Üniversiteden birinci olarak mezun olan başarılı genç, hayalini kurduğu iş başvurusunda bulunurken liyakate bakılır mı endişesine kapılmamak, eskimiş kemanını yenilerken kırk tane vakfın kapısını çalıp yardım istemek zorunda kalmamak, sevgilisiyle el ele Boğaz kıyısında gezerken birazdan gideceği restoranda zamlanan menünün fiyatını nasıl ödeyeceğinin stresini yaşamamak, hayat pahalılığını uygar bir dille ifade eden bir tweet’i yüzünden soruşturma geçirmemek ya da iş yaşamında cinsel veya etnik kimliği üzerinden dışlanmamak istiyor.

Bu yüzden de, “malum” Z kuşağı bulduğu veya yarattığı ilk fırsatta Avrupa’da kendisine sıfırdan bir hayat kuruyor ve bu hayatı kurma sürecinde zaman zaman yara bere içinde kalır ve tökezlerken, büyük ölçüde tek başına bırakıldığı için buruk bir hüzünle ülkesini anımsıyor. Beyin göçüne kalp göçü de ekleniyor.

Öte yandan Aksoy Araştırma’nın son verilerine göre Türkiye genelinde Avrupa Birliği üyeliğine destek yüzde 48,5 düzeyindeyken, yüzde 29,7 bu konuda kararsız. Sadece yüzde 21,8’lik bir karşıt duruş söz konusu. CHP seçmeninin yüzde 60’ı, HDP seçmeninin yüzde 68’i, İYİ Parti seçmeninin ise yüzde 49’u AB üyeliğini destekliyor.

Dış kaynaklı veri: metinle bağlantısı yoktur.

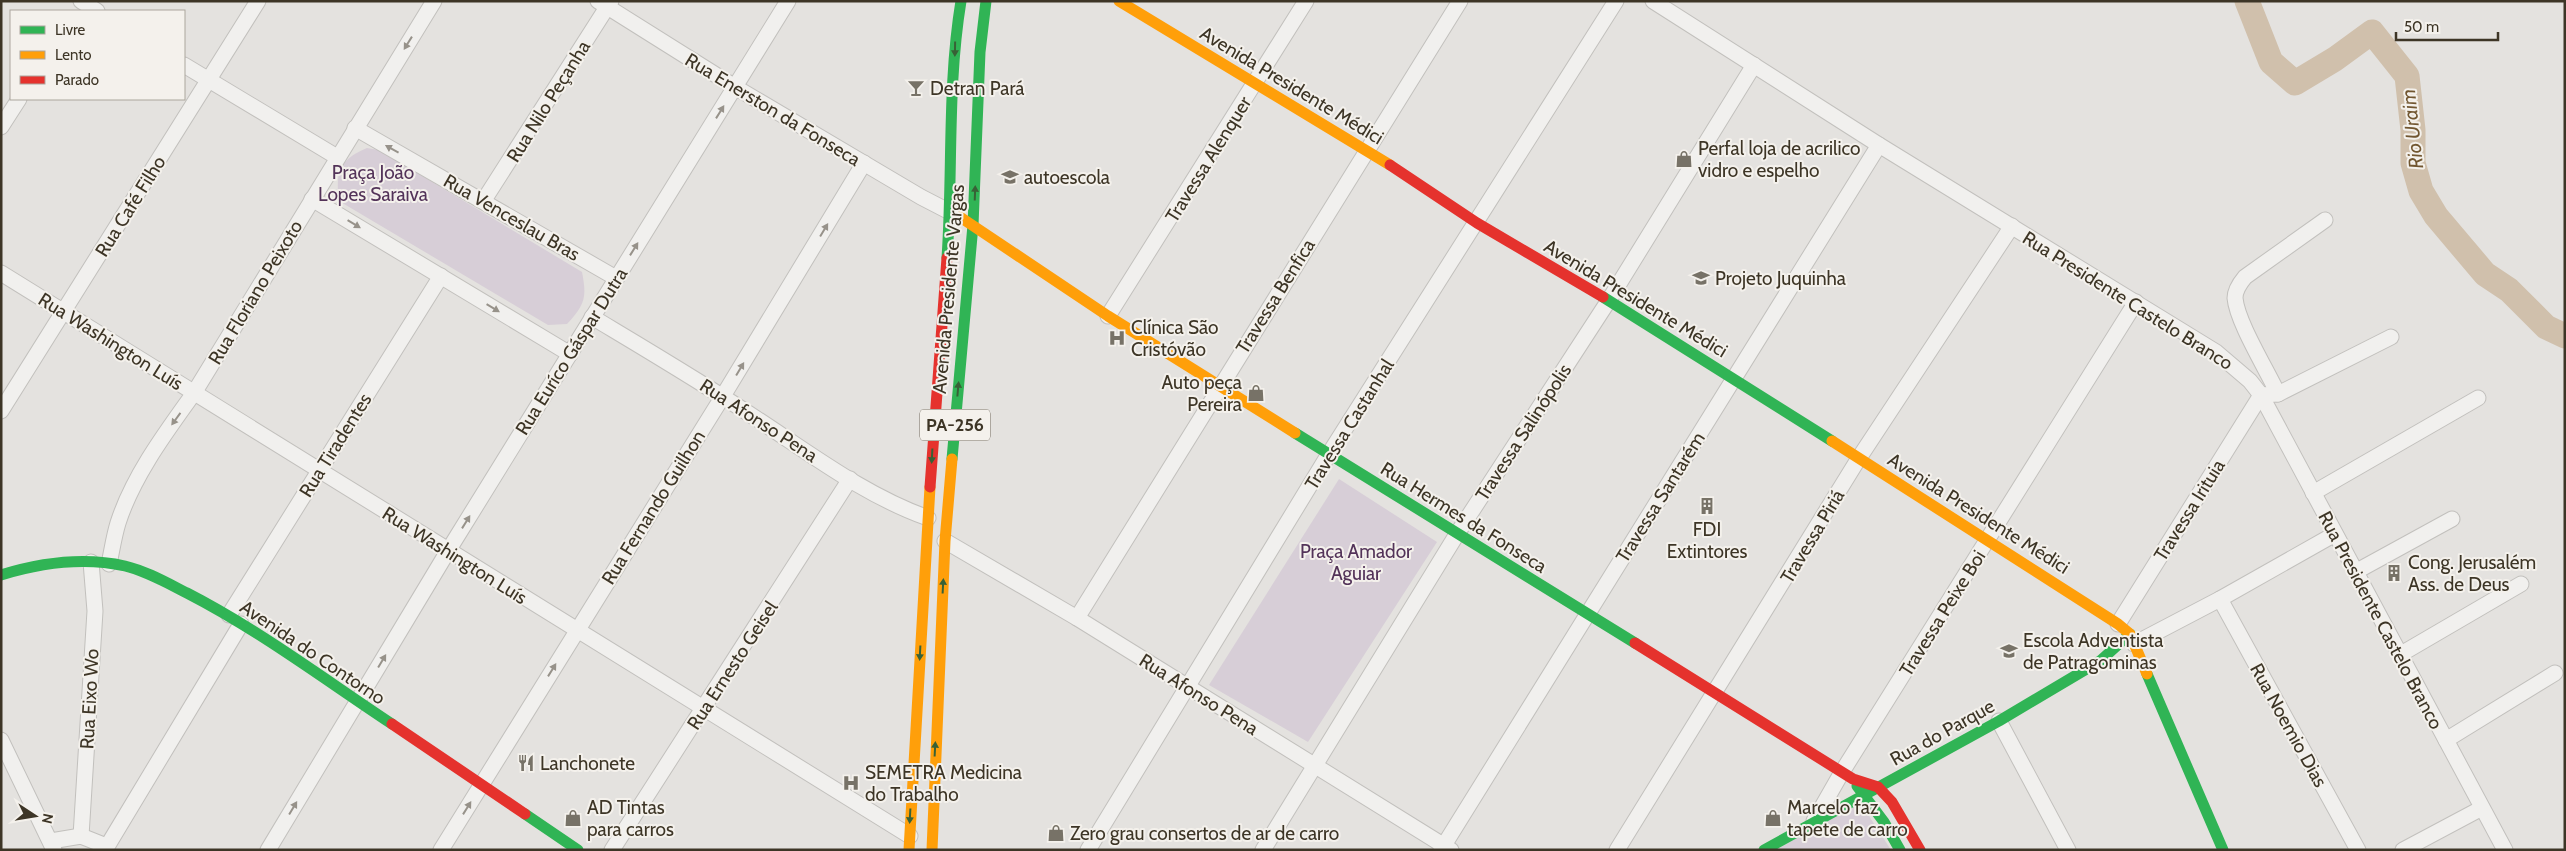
<svg xmlns="http://www.w3.org/2000/svg" width="2566" height="851" font-family="Cabin,sans-serif">
<style>
.green{fill:#d7ced7}
.lines{fill:none;stroke-linecap:round;stroke-linejoin:round}
.river{stroke:#d0c0ac;stroke-width:25}
.street-casing{stroke:#c2c0bd;stroke-width:17}
.street{stroke:#f1f0ee;stroke-width:15}
.fast{stroke:#30b455;stroke-width:11}
.slow{stroke:#ff9f0a;stroke-width:11}
.jam{stroke:#e5322d;stroke-width:11}
.oneway{fill:#97928a}
.oneway2{fill:#386136}
.labels{text-anchor:middle;stroke-width:4;stroke-linejoin:round;paint-order:stroke}
.shield{fill:#f4f1ec;stroke:#746d61;stroke-width:1}
.shield-label{font-size:18px;font-weight:bold;fill:#3d3526}
.street-label{font-size:19px;fill:#3d3526;stroke:#f4f1ec}
.poi-label{font-size:19px;fill:#3d3526;stroke:#f4f1ec;text-anchor:start}
.park-label{font-size:19px;fill:#533359;stroke:#f4f1ec}
.water-label{font-size:20px;font-style:italic;fill:#715630;stroke:#f4f1ec}
</style>
<rect width="100%" height="100%" fill="#e4e2df"/>
<g class="green">
<path d="M367,148L379,150L582,272C587,298 585,304 567,324L548,325L339,201C335,172 340,159 367,148Z"/>
<polygon points="1339,479 1437,542 1308,742 1209,685"/>
<polygon points="1860,802 1891,850 1776,850"/>
</g>
<g class="lines">
<polyline class="river" points="2247,1 2271,62 2295,83 2335,59 2372,32 2407,76 2413,130 2413,163 2421,191 2436,216 2485,274 2509,290 2546,327 2565,336"/>
<g class="street-casing">
<g id="street">
<polyline points="81,1 97,11"/>
<polyline points="598,1 735,87 921,197 950,212"/>
<polyline points="1653,1 1879,145 2216,352 2250,381 2261,395 2505,850"/>
<polyline points="184,65 337,157"/>
<polyline points="1,127 19,99"/>
<polyline points="355,128 616,278"/>
<polyline points="312,199 570,354"/>
<polyline points="484,200 611,1"/>
<polyline points="1,273 910,836"/>
<polyline points="1108,316 1306,1"/>
<path d="M592,317C647,350 703,383 757,419C812,455 866,496 928,518"/>
<path d="M2278,394C2267,370 2237,322 2235,298C2235,290 2240,283 2245,277L2325,220"/>
<polyline points="1,411 258,1"/>
<polyline points="2313,493 2478,398"/>
<polyline points="945,541 1077,618 1451,850"/>
<path d="M109,564C112,550 114,536 118,523C133,476 166,432 194,393L434,1"/>
<polyline points="2357,571 2452,519"/>
<polyline points="2220,599 2358,850"/>
<polyline points="229,615 441,276"/>
<polyline points="1077,618 1460,1"/>
<polyline points="2118,624 2261,395 2278,394 2391,337"/>
<polyline points="2134,644 2220,599 2335,534"/>
<polyline points="2401,654 2521,584"/>
<polyline points="1999,721 2068,850"/>
<polyline points="1,740 54,850"/>
<polyline points="2446,740 2555,673"/>
<polyline points="1814,821 1842,772 2136,302"/>
<polyline points="81,836 95,611 91,562"/>
<polyline points="51,841 81,836 106,846"/>
<polyline points="105,850 241,624"/>
<polyline points="268,850 448,551 788,1"/>
<polyline points="441,850 723,396 864,163"/>
<polyline points="612,850 850,479"/>
<polyline points="1088,850 1329,454 1616,1"/>
<polyline points="1263,850 1457,534 1609,300 1754,65"/>
<polyline points="1441,850 1879,145"/>
<polyline points="1617,850 1859,458 2012,226"/>
<polyline points="2403,850 2482,808"/>
</g>
</g>
<use href="#street" class="street"/>
<g class="fast">
<path d="M947,258C953,172 947,86 961,1"/>
<polyline points="1603,297 1832,441"/>
<polyline points="1295,433 1635,643"/>
<polyline points="952,459 973,225 980,52 986,1"/>
<path d="M1,575C40,563 84,557 125,566C146,571 167,583 187,593C259,630 324,679 392,724"/>
<polyline points="2147,674 2223,850"/>
<polyline points="1857,786 1884,822 1900,850"/>
<polyline points="525,814 578,850"/>
<polyline points="1764,850 1999,721 2100,661 2130,634"/>
</g>
<g class="slow">
<polyline points="1119,1 1390,165"/>
<polyline points="960,217 1108,316 1295,433"/>
<polyline points="1832,441 2118,624 2130,634 2147,674"/>
<polyline points="909,850 930,487"/>
<polyline points="932,850 945,541 952,459"/>
</g>
<g class="jam">
<polyline points="1390,165 1477,223 1603,297"/>
<polyline points="930,487 947,258"/>
<polyline points="1635,643 1853,779 1878,787 1892,802 1920,850"/>
<polyline points="392,724 525,814"/>
</g>
</g>
<defs><path id="oneway-solid" d="M-6-.8H1V-3.2L6.5 0L1 3.2V.8H-6Z" transform="scale(1.25)"/></defs>
<g class="oneway">
<use href="#oneway-solid" transform="translate(408 43) rotate(122)"/>
<use href="#oneway-solid" transform="translate(720 112) rotate(-58)"/>
<use href="#oneway-solid" transform="translate(392 149) rotate(-151)"/>
<use href="#oneway-solid" transform="translate(354 224) rotate(31)"/>
<use href="#oneway-solid" transform="translate(824 230) rotate(-59)"/>
<use href="#oneway-solid" transform="translate(634 249) rotate(-58)"/>
<use href="#oneway-solid" transform="translate(493 308) rotate(31)"/>
<use href="#oneway-solid" transform="translate(740 369) rotate(-59)"/>
<use href="#oneway-solid" transform="translate(176 419) rotate(126)"/>
<use href="#oneway-solid" transform="translate(466 522) rotate(-58)"/>
<use href="#oneway-solid" transform="translate(382 661) rotate(-59)"/>
<use href="#oneway-solid" transform="translate(552 670) rotate(-58)"/>
<use href="#oneway-solid" transform="translate(293 808) rotate(-59)"/>
<use href="#oneway-solid" transform="translate(467 808) rotate(-58)"/>
</g>
<g class="oneway2">
<use href="#oneway-solid" transform="translate(955 49) rotate(91)"/>
<use href="#oneway-solid" transform="translate(975 193) rotate(-88)"/>
<use href="#oneway-solid" transform="translate(958 389) rotate(-85)"/>
<use href="#oneway-solid" transform="translate(932 456) rotate(93)"/>
<use href="#oneway-solid" transform="translate(943 586) rotate(-87)"/>
<use href="#oneway-solid" transform="translate(920 653) rotate(93)"/>
<use href="#oneway-solid" transform="translate(935 749) rotate(-87)"/>
<use href="#oneway-solid" transform="translate(910 816) rotate(93)"/>
</g>
<defs>
<g id="bar-bare" transform="scale(1.35)"><path d="M-6-5H6L.8 .8V4.5H3.5V6h-7V4.5H-.8V.8Z" fill="#777267" stroke="#f4f1ec" stroke-width="2.5" paint-order="stroke"/></g>
<g id="shop-bare" transform="scale(1.35)"><path d="M-5-2.5h2.3a2.7 3.5 0 0 1 5.4 0H5L5.5 6h-11ZM-1.5-2.5h3a1.5 2.3 0 0 0-3 0Z" fill="#777267" stroke="#f4f1ec" stroke-width="2.5" paint-order="stroke"/></g>
<g id="school-bare" transform="scale(1.35)"><path d="M0-5L7-2L0 1L-7-2ZM-4 1L0 2.5L4 1V4Q0 6-4 4Z" fill="#777267" stroke="#f4f1ec" stroke-width="2.5" paint-order="stroke"/></g>
<g id="hospital-bare" transform="scale(1.35)"><path d="M-5-5h3v3.5h4V-5h3V5h-3V1.5h-4V5h-3Z" fill="#777267" stroke="#f4f1ec" stroke-width="2.5" paint-order="stroke"/></g>
<g id="building-bare" transform="scale(1.35)"><path d="M-4-6H4V6H1V3H-1V6H-4ZM-2.5-4.3h1.7v1.8h-1.7ZM.8-4.3h1.7v1.8H.8ZM-2.5-1h1.7V.8h-1.7ZM.8-1h1.7V.8H.8Z" fill="#777267" stroke="#f4f1ec" stroke-width="2.5" paint-order="stroke"/></g>
<g id="restaurant-bare" transform="scale(1.35)"><path d="M-5-6h1v4h1v-4h1v4h1v-4h1v5L-1.5 .5V6h-2V.5L-5-1ZM5-6V6H3V1.5H1.5Q1.5-4 5-6Z" fill="#777267" stroke="#f4f1ec" stroke-width="2.5" paint-order="stroke"/></g>
</defs>
<g fill-rule="evenodd">
<use href="#bar-bare" x="916" y="88"/>
<use href="#shop-bare" x="1684" y="159"/>
<use href="#school-bare" x="1010" y="177"/>
<use href="#school-bare" x="1701" y="278"/>
<use href="#hospital-bare" x="1117" y="338"/>
<use href="#shop-bare" x="1256" y="393"/>
<use href="#building-bare" x="1707" y="506"/>
<use href="#building-bare" x="2394" y="573"/>
<use href="#school-bare" x="2009" y="651"/>
<use href="#restaurant-bare" x="526" y="763"/>
<use href="#hospital-bare" x="851" y="783"/>
<use href="#shop-bare" x="573" y="818"/>
<use href="#shop-bare" x="1773" y="818"/>
<use href="#shop-bare" x="1056" y="833"/>
</g>
<g class="labels">
<rect class="shield" x="920" y="409.5" width="70" height="31" rx="4"/>
<g class="shield-label">
<text x="955" y="431">PA-256</text>
</g>
<g class="street-label">
<text transform="translate(1292 85) rotate(31)" y="7">Avenida Presidente Médici</text>
<text transform="translate(548 101) rotate(-58)" y="7">Rua Nilo Peçanha</text>
<text transform="translate(773 109) rotate(31)" y="7">Rua Enerston da Fonseca</text>
<text transform="translate(1208 159) rotate(-58)" y="7">Travessa Alenquer</text>
<text transform="translate(130 206) rotate(-58)" y="7">Rua Café Filho</text>
<text transform="translate(512 217) rotate(30)" y="7">Rua Venceslau Bras</text>
<text transform="translate(948 289) rotate(-85)" y="7">Avenida Presidente Vargas</text>
<text transform="translate(255 292) rotate(-59)" y="7">Rua Floriano Peixoto</text>
<text transform="translate(1275 296) rotate(-58)" y="7">Travessa Benfica</text>
<text transform="translate(1636 298) rotate(31)" y="7">Avenida Presidente Médici</text>
<text transform="translate(2128 300) rotate(32)" y="7">Rua Presidente Castelo Branco</text>
<text transform="translate(111 341) rotate(32)" y="7">Rua Washington Luís</text>
<text transform="translate(571 351) rotate(-58)" y="7">Rua Euríco Gáspar Dutra</text>
<text transform="translate(759 420) rotate(33)" y="7">Rua Afonso Pena</text>
<text transform="translate(1349 424) rotate(-58)" y="7">Travessa Castanhal</text>
<text transform="translate(1523 432) rotate(-57)" y="7">Travessa Salinópolis</text>
<text transform="translate(335 445) rotate(-58)" y="7">Rua Tiradentes</text>
<text transform="translate(1660 497) rotate(-58)" y="7">Travessa Santarém</text>
<text transform="translate(653 507) rotate(-58)" y="7">Rua Fernando Guilhon</text>
<text transform="translate(2189 510) rotate(-58)" y="7">Travessa Irituia</text>
<text transform="translate(1979 513) rotate(32)" y="7">Avenida Presidente Médici</text>
<text transform="translate(1464 517) rotate(32)" y="7">Rua Hermes da Fonseca</text>
<text transform="translate(1812 536) rotate(-59)" y="7">Travessa Piriá</text>
<text transform="translate(455 555) rotate(32)" y="7">Rua Washington Luís</text>
<text transform="translate(1942 613) rotate(-58)" y="7">Travessa Peixe Boi</text>
<text transform="translate(2381 620) rotate(62)" y="7">Rua Presidente Castelo Branco</text>
<text transform="translate(313 652) rotate(34)" y="7">Avenida do Contorno</text>
<text transform="translate(732 665) rotate(-57)" y="7">Rua Ernesto Geisel</text>
<text transform="translate(1199 694) rotate(32)" y="7">Rua Afonso Pena</text>
<text transform="translate(89 699) rotate(-87)" y="7">Rua Eixo Wo</text>
<text transform="translate(2289 725) rotate(61)" y="7">Rua Noemio Dias</text>
<text transform="translate(1942 732) rotate(-29)" y="7">Rua do Parque</text>
</g>
<g class="poi-label">
<text x="930" y="95">Detran Pará</text>
<text x="1698" y="155">Perfal loja de acrilico<tspan x="1698" dy="22">vidro e espelho</tspan></text>
<text x="1024" y="184">autoescola</text>
<text x="1715" y="285">Projeto Juquinha</text>
<text x="1131" y="334">Clínica São<tspan x="1131" dy="22">Cristóvão</tspan></text>
<text x="1242" y="389" text-anchor="end">Auto peça<tspan x="1242" dy="22">Pereira</tspan></text>
<text x="1707" y="536" text-anchor="middle">FDI<tspan x="1707" dy="22">Extintores</tspan></text>
<text x="2408" y="569">Cong. Jerusalém<tspan x="2408" dy="22">Ass. de Deus</tspan></text>
<text x="2023" y="647">Escola Adventista<tspan x="2023" dy="22">de Patragominas</tspan></text>
<text x="540" y="770">Lanchonete</text>
<text x="865" y="779">SEMETRA Medicina<tspan x="865" dy="22">do Trabalho</tspan></text>
<text x="587" y="814">AD Tintas<tspan x="587" dy="22">para carros</tspan></text>
<text x="1787" y="814">Marcelo faz<tspan x="1787" dy="22">tapete de carro</tspan></text>
<text x="1070" y="840">Zero grau consertos de ar de carro</text>
</g>
<g class="park-label">
<text x="373" y="179">Praça João<tspan x="373" dy="22">Lopes Saraiva</tspan></text>
<text x="1356" y="558">Praça Amador<tspan x="1356" dy="22">Aguiar</tspan></text>
</g>
<g class="water-label">
<text transform="translate(2412 129) rotate(-96)" y="7">Rio Uraim</text>
</g>
</g>
<rect width="2566" height="851" fill="none" stroke="#3d3526" stroke-width="5"/>
<rect x="10" y="10" width="175" height="90" fill="#f4f1ec" stroke="#aba69d"/>
<rect x="20" y="26" width="25" height="8" fill="#30b455" stroke="#aba69d"/>
<text x="55" y="35" font-size="15" fill="#3d3526">Livre</text>
<rect x="20" y="51" width="25" height="8" fill="#ff9f0a" stroke="#aba69d"/>
<text x="55" y="60" font-size="15" fill="#3d3526">Lento</text>
<rect x="20" y="76" width="25" height="8" fill="#e5322d" stroke="#aba69d"/>
<text x="55" y="85" font-size="15" fill="#3d3526">Parado</text>
<g transform="translate(35 816) rotate(102)" stroke="#f4f1ec" stroke-width="4" paint-order="stroke">
<path d="M0-4L9 19L0 12L-9 19Z" fill="#3d3526"/>
<text y="-8" font-size="14" font-weight="bold" text-anchor="middle" fill="#3d3526">N</text>
</g>
<path d="M2396 32v8h102v-8" fill="none" stroke="#3d3526" stroke-width="2.5"/>
<text x="2404" y="32" font-size="15" fill="#3d3526" stroke="#f4f1ec" stroke-width="4" paint-order="stroke">50 m</text>
</svg>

Nuri Bilge Ceylan’ın Kış Uykusu filminde kadın oyuncunun eşine, "En iyi yıllarım uçup gitti. Seninle cebelleşeceğim diye bütün güzel huylarım değişti" demesi gibi artık en güzel yıllarımızın Avrupa’yı Sevr sendromu üzerinden okuyarak veya AB normları çerçevesinde temel hak ve özgürlüklerin güvence altına alınmasını “manda ve himayeyi kabul etmek” çerçevesinde yorumlayarak şeytanlaştırmakla geçmesine, en güzel gençlerimizi, yetişmiş beyinlerimizi dalga dalga yitirmeye izin vermemeliyiz.

Halk nezdinde Avrupa Birliği’ne üyelik desteği ve Avrupa Konseyi’nin hukuk normları konusundaki yol göstericiliğine dair mevcut olumlu dalga ışığında, bu iki çıpanın Türkiye’nin yönünü belirlemesine izin vermeliyiz.

Elbette bu deklarasyondaki bir paragraflık Avrupa vurgusu yeterli değil ve prematüre bir şekilde mutlak iyimserliğe kapılmak da şu an için gereksiz. Ayrıca bu Avrupa çıpasına dair altılı fotoğrafın seçmen kitlesini ikna etmesi, onların da kalbini kazanması, bir yandan da altılı fotoğrafın dışında kalan aktörleri de bu vurgu etrafında birleştirmesi de önemli.

Ancak şu da bir gerçek ki demokratikleşme ivmesi bir gecede yakalanmıyor ve bizi “biz” yapan ortak paydaları giderek çağdaş ve evrensel kriterler üzerinden kurgulamak, Türkiye’yi Batı sistemine güçlü bir ülke olarak entegre etmek üzere altın bir çağın anahtarı olabilir. Ne de olsa eski Romalılar çok güzel söyler: “Verba volant scripta manent” (söz uçar, yazı kalır).